== Written task a ==
Reproduce the passage on extracting product feature words from online reviews, word for word and in full.

== Excerpted text ==
After data cleaning, the reviews are word-sorting and lexical annotation. The online reviews about the candidate products were input into ICTCLAS Chinese word separation system, and the system automatically obtained the word separation and lexical annotation results for each review text in the online review set $P = {P_{i 1}, P_{i 2}, \dots, P_{i q_{i}}}$ , where “n”, “d” and “n”, “d”, and “a” represent nouns, adverbs, and adjectives, respectively. Then deactivated words are excluded. Deactivated words refer to words that appear frequently in Chinese utterances but have no real meaning, such as some modal auxiliaries, exclamations, onomatopoeia, etc. In this paper, we use the word list matching method to eliminate the words that match with the words in the word list from the comments after the previous step. The word set of the l th comment of the candidate product $C_{i}$ obtained after the above preprocessing work is denoted as $W S_{i l} = {W_{i l}^{1}, W_{i l}^{2}, \dots, W_{i l}^{Q_{i l}}}$ , where $W_{i l}^{s}$ denotes the s th word in the word set $W S_{i l}$ of the l th comment of the candidate product $C_{i}$ , $Q_{i l}$ denotes the total number of words in the word set $W S_{i l}$ , and $i = {1, 2, \dots, n}$ , $l = 1, 2, \dots, Q_{i}$ , $s = 1, 2, \dots, Q_{i l}$ .

3.3 Extract product feature word based on TF-IDF algorithm

In this section, we apply the TF-IDF algorithm to extract keywords for the online review information of the studied products. TF-IDF is a statistical method to assess the importance of words to one of the documents in a document set or a corpus. A word or phrase is considered to have good category differentiation ability if it appears with high TF frequency in one document and rarely in other documents. The online comment set $P = {P_{i 1}, P_{i 2}, \dots, P_{i q_{i}}}$ is known, and the word set obtained after preprocessing is $W S_{i l} = {W_{i l}^{1}, W_{i l}^{2}, \dots, W_{i l}^{Q_{i l}}}$ . The specific process of product feature word extraction is as follows:

(i)

== Listed records ==
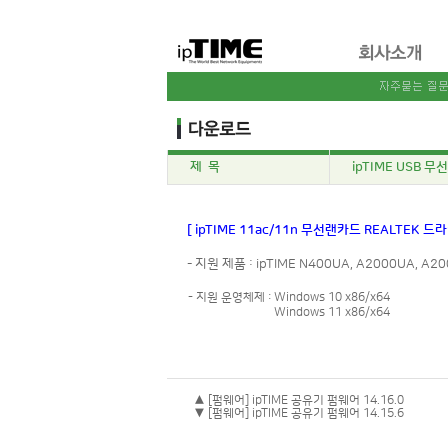
제 목
ipTIME USB 무선
[ ipTIME 11ac/11n 무선랜카드 REALTEK 드
- 지원 제품 : ipTIME N400UA, A2000UA, A20
- 지원 운영체제 :
Windows 10 x86/x64
Windows 11 x86/x64
▲ [펌웨어] ipTIME 공유기 펌웨어 14.16.0
▼ [펌웨어] ipTIME 공유기 펌웨어 14.15.6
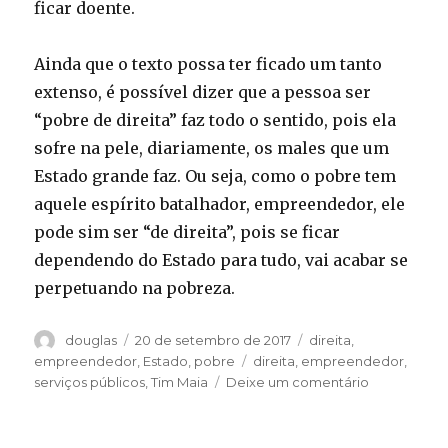
ficar doente.
Ainda que o texto possa ter ficado um tanto
extenso, é possível dizer que a pessoa ser
“pobre de direita” faz todo o sentido, pois ela
sofre na pele, diariamente, os males que um
Estado grande faz. Ou seja, como o pobre tem
aquele espírito batalhador, empreendedor, ele
pode sim ser “de direita”, pois se ficar
dependendo do Estado para tudo, vai acabar se
perpetuando na pobreza.
Autor
Publicado
Categorias
douglas
20 de setembro de 2017
direita
,
em
Tags
empreendedor
,
Estado
,
pobre
direita
,
empreendedor
,
em
serviços públicos
,
Tim Maia
Deixe um comentário
Afinal
de
contas,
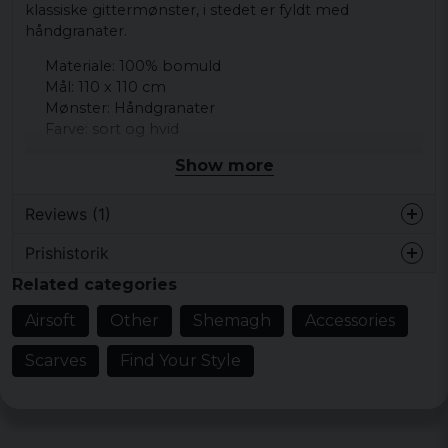
klassiske gittermønster, i stedet er fyldt med
håndgranater.
Materiale: 100% bomuld
Mål: 110 x 110 cm
Mønster: Håndgranater
Farve: sort og hvid
Show more
Reviews (1)
Prishistorik
3 years ago
Related categories
Its da bomb!
Airsoft
Other
Shemagh
Accessories
Scarves
Find Your Style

== Written task b ==
Return the listing verbatim from its first line through the line containing "공유기 펌웨어 14.15.6", including both ends, and omit the pictures.

== Answer a ==
After data cleaning, the reviews are word-sorting and lexical annotation. The online reviews about the candidate products were input into ICTCLAS Chinese word separation system, and the system automatically obtained the word separation and lexical annotation results for each review text in the online review set $P = {P_{i 1}, P_{i 2}, \dots, P_{i q_{i}}}$ , where “n”, “d” and “n”, “d”, and “a” represent nouns, adverbs, and adjectives, respectively. Then deactivated words are excluded. Deactivated words refer to words that appear frequently in Chinese utterances but have no real meaning, such as some modal auxiliaries, exclamations, onomatopoeia, etc. In this paper, we use the word list matching method to eliminate the words that match with the words in the word list from the comments after the previous step. The word set of the l th comment of the candidate product $C_{i}$ obtained after the above preprocessing work is denoted as $W S_{i l} = {W_{i l}^{1}, W_{i l}^{2}, \dots, W_{i l}^{Q_{i l}}}$ , where $W_{i l}^{s}$ denotes the s th word in the word set $W S_{i l}$ of the l th comment of the candidate product $C_{i}$ , $Q_{i l}$ denotes the total number of words in the word set $W S_{i l}$ , and $i = {1, 2, \dots, n}$ , $l = 1, 2, \dots, Q_{i}$ , $s = 1, 2, \dots, Q_{i l}$ .

3.3 Extract product feature word based on TF-IDF algorithm

In this section, we apply the TF-IDF algorithm to extract keywords for the online review information of the studied products. TF-IDF is a statistical method to assess the importance of words to one of the documents in a document set or a corpus. A word or phrase is considered to have good category differentiation ability if it appears with high TF frequency in one document and rarely in other documents. The online comment set $P = {P_{i 1}, P_{i 2}, \dots, P_{i q_{i}}}$ is known, and the word set obtained after preprocessing is $W S_{i l} = {W_{i l}^{1}, W_{i l}^{2}, \dots, W_{i l}^{Q_{i l}}}$ . The specific process of product feature word extraction is as follows:

(i)

== Answer b ==
제 목
ipTIME USB 무선
[ ipTIME 11ac/11n 무선랜카드 REALTEK 드
- 지원 제품 : ipTIME N400UA, A2000UA, A20
- 지원 운영체제 :
Windows 10 x86/x64
Windows 11 x86/x64
▲ [펌웨어] ipTIME 공유기 펌웨어 14.16.0
▼ [펌웨어] ipTIME 공유기 펌웨어 14.15.6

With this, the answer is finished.